Feth'ül-Kadir de bu işi deneyenlerden şöyle anlatıldı:
-Beyaz horoz kesenin hali kederden yana boş olmaz.
İmam-ı Salebi, İmam-ı Dümeyri'nin Hayat'ül-Hayvan adlı kitabından naklen şöyle anlattı:
-Güzin-i Enbiya Tac-ı Asfiya İmam-ı Etkıya Habib-i Hüda Resulüllah Efendimiz, inci saçan şu manayı ayan beyan anlattı:
Allah'ü Teala üç sesi sever. Bunlardan razıdır.
1) Kuran-ı Kerimi okuyanın sesini sever ve onlardan razı olur.
2) Horoz sesini sever ve razı olur.
3) Seher vaktinde istiğfar edenin sesini sever.
Peygamber Efendimiz, anlatmaya devam ediyor:
''-O horoz şeklindeki melek,gece olunca dünya semasına iner.
O meleğin tesbihi şudur:
''-Pek mukaddes Sultan, bütün noksanlıklardan münezzehdir. Her şeyden Yüce ve Büyük Zat noksan sıfatlardan münezzehtir. Ondan başka İlah yoktur. Hayatı ve kıyamı sonsuzdur.''
Cebrail'e sordum:
-Bu nedir?
Bana şöyle anlattı :
-Bunun için, Arşın Horozu..derler.
-Gece karanlığı olduğu zaman, dünya semasına iner. Gecenin üç bölüğünden biri geçtikten sonra kanatlarını çırpar
Ve şöyle der:
-Hani ibadet edenler? Namaza kalkacaklar kalksınlar.

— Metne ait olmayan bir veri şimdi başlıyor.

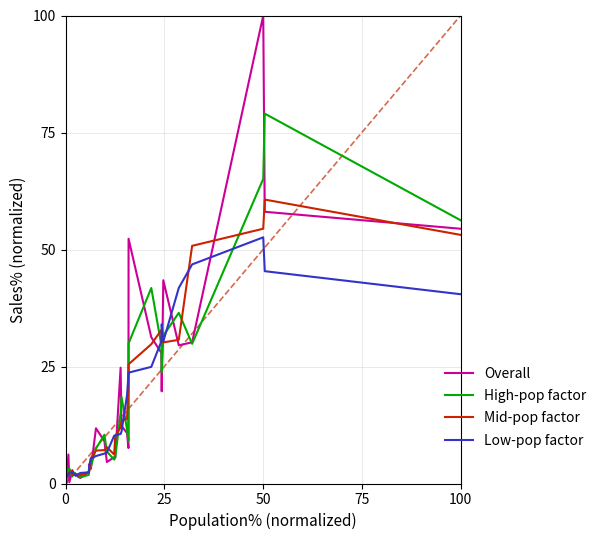

Is this an area chart (filled region under the line)?

No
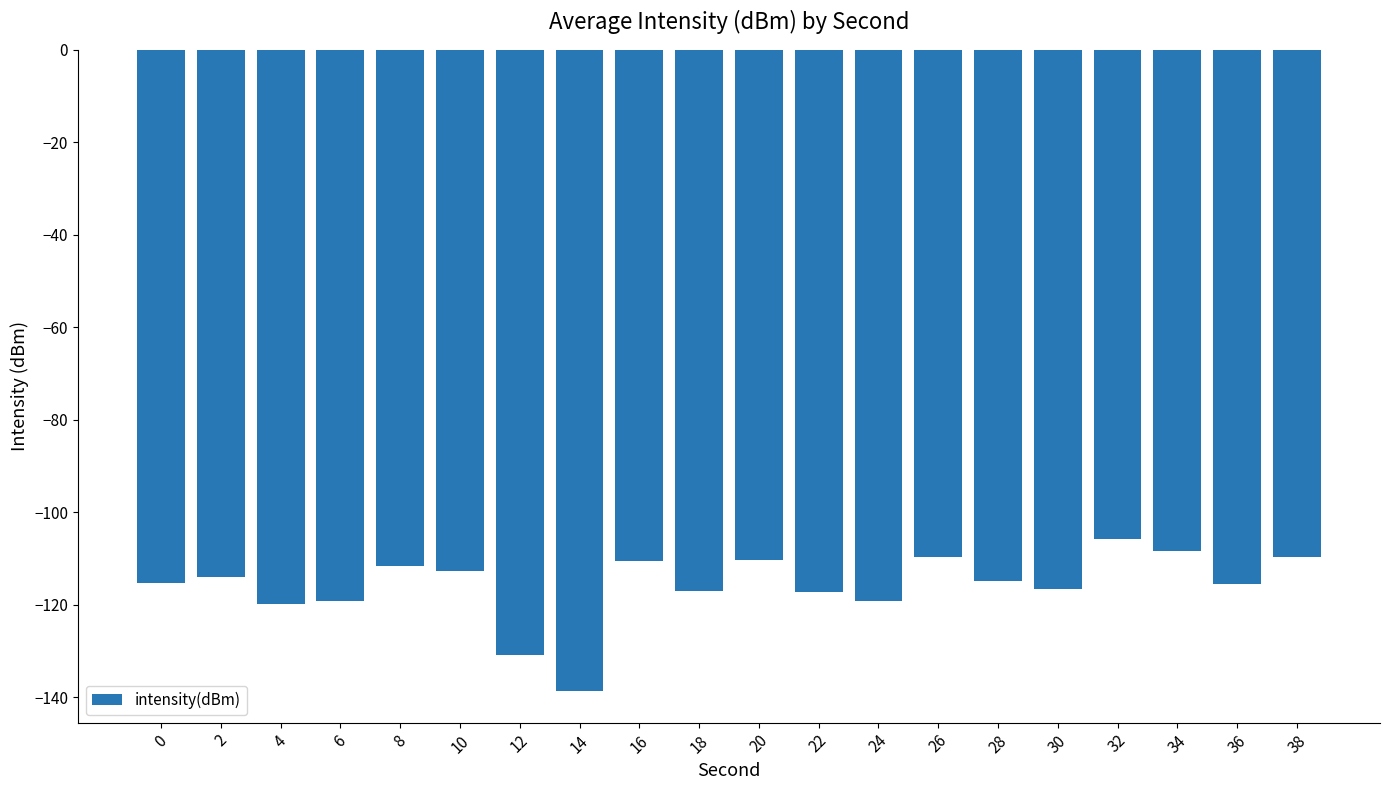

What is the sum of all values?

-2316.3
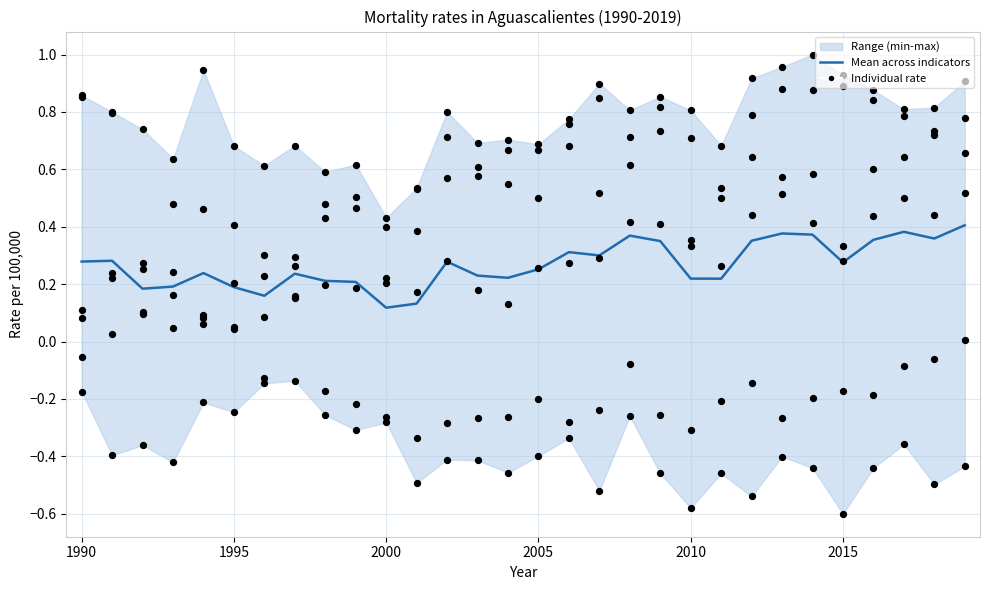

Which series has the largest total across all categories?

Mean across indicators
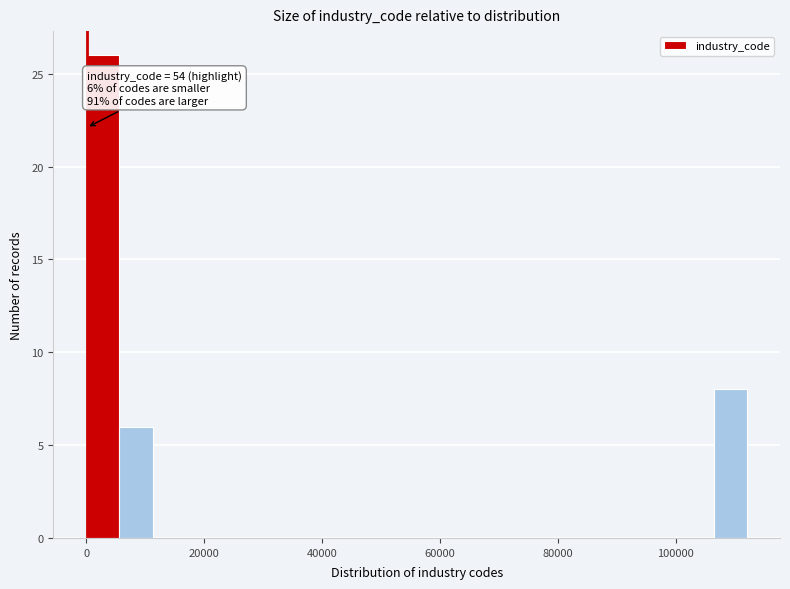

Read against the x-axis, roughly where is the centre of the tallest bar?

2000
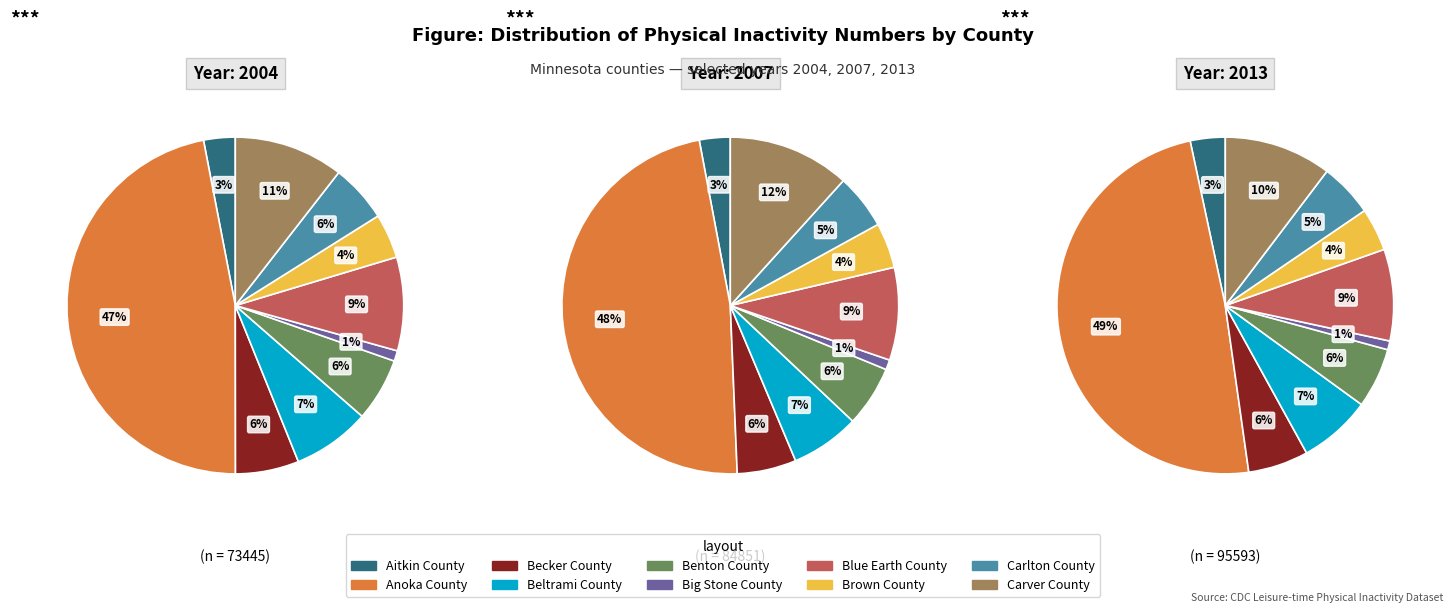

Count the number of slices in the pie.

10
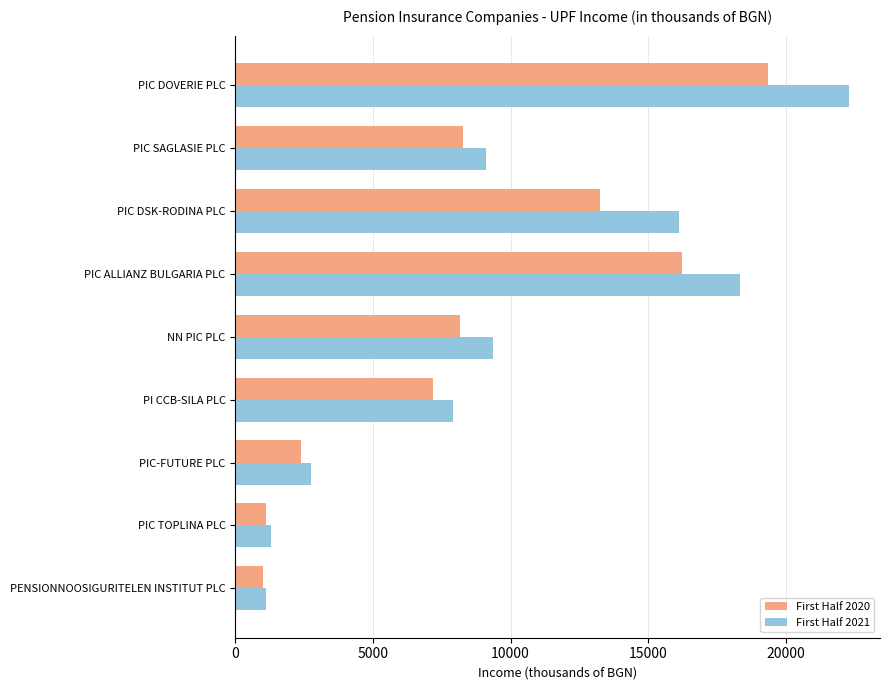

List the series in order of their overall mean, lowest first.

First Half 2020, First Half 2021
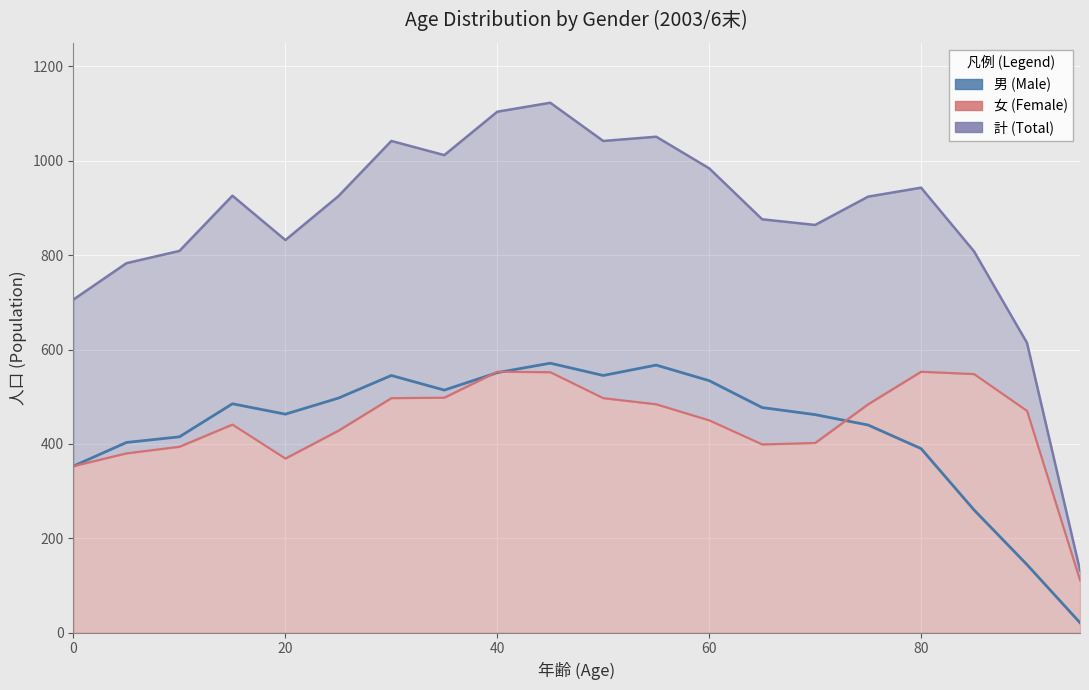

How many values in the 女 (line) series are below 470?

10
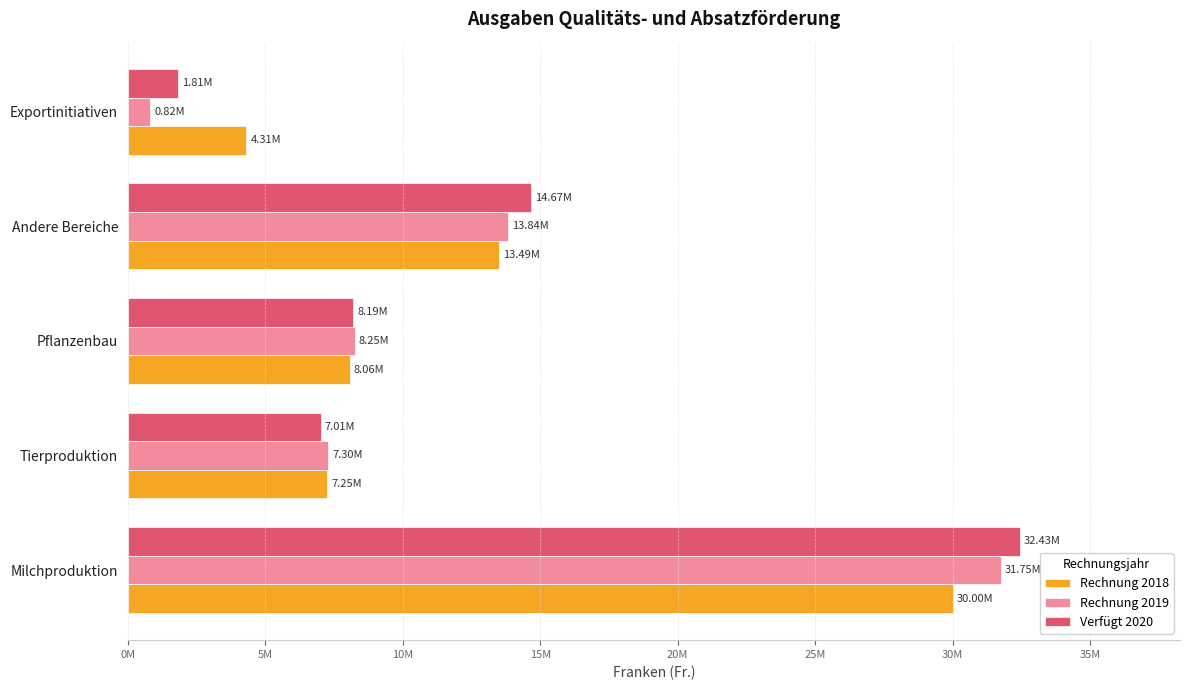

What is the maximum value for Verfügt 2020?

32431634.0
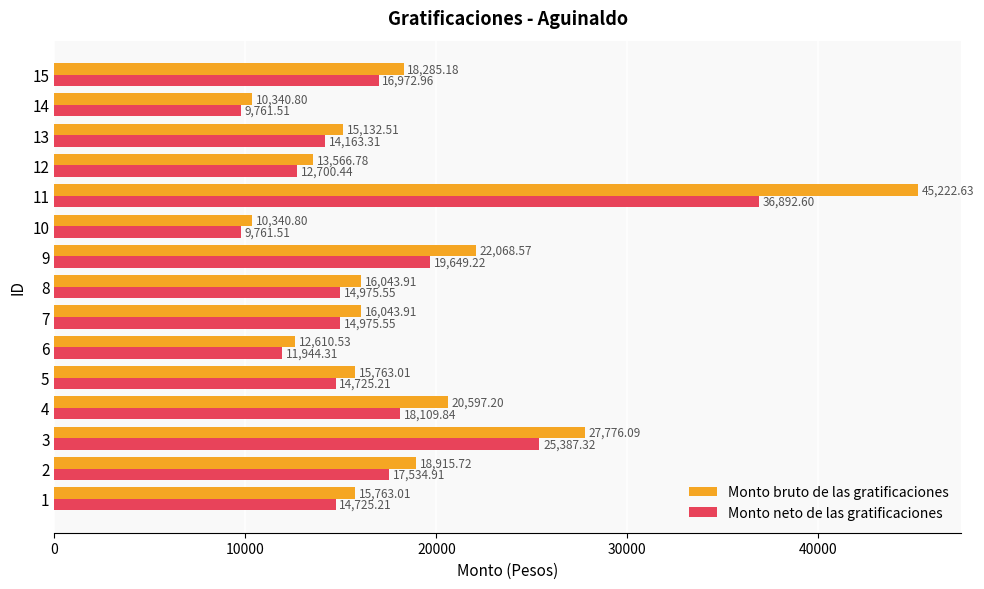

Which series changed the most between 9 and 10?

Monto bruto de las gratificaciones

Onun bu sesini, insan ve cinden başka bütün yaratılmışlar duyarlar. Yer horozları onun sesini işitince, kanatlarını çırpar
Şöyle seslenirler:
-Ey gafiller, Allah'ı zikre başlayınız.
Gece yarısı olunca, o melek yine kanatlarını çırpar
Şöyle seslenir:
-Teheccüde kalkacaklar kalksın; teheccüt kılsınlar.
Bu nidayı yaptığı zaman, tekrar yer horozları ötüp insanlara o meleğin haberini bildirirler.
Gecenin iki bölüğü geçip bir bölüğü kaldığı zaman,
o melek tekrar seslenip şöyle der:
-Hani günahından mağfiret isteyenler ve alemlerin Rabb'in dan ihtiyaçları ve muratları olanlar? Kalksınlar, istiğfar etsinler ve muratlarını arz etsinler
-Onun bu nidası üzerine yer horozları ötüp insanları ondan haberdar ederler. Tanyeri ağardıktan sonra tekrar
o melek kanatlarını çırpar ve şöyle der:
-Şimdiden sonra gafiller kalksın.Hem de üzerlerinde kat kat günahları olduğu halde.
Bunu söyledikten sonra, mekanına yükselir.Bunu duyan yer horozları da öter, onun söylediğinden haberdar ederler.
Cebrail devam etti :
-Ya Resulüllah, bu durum hep böyledir, taa.. kıyamete kadar.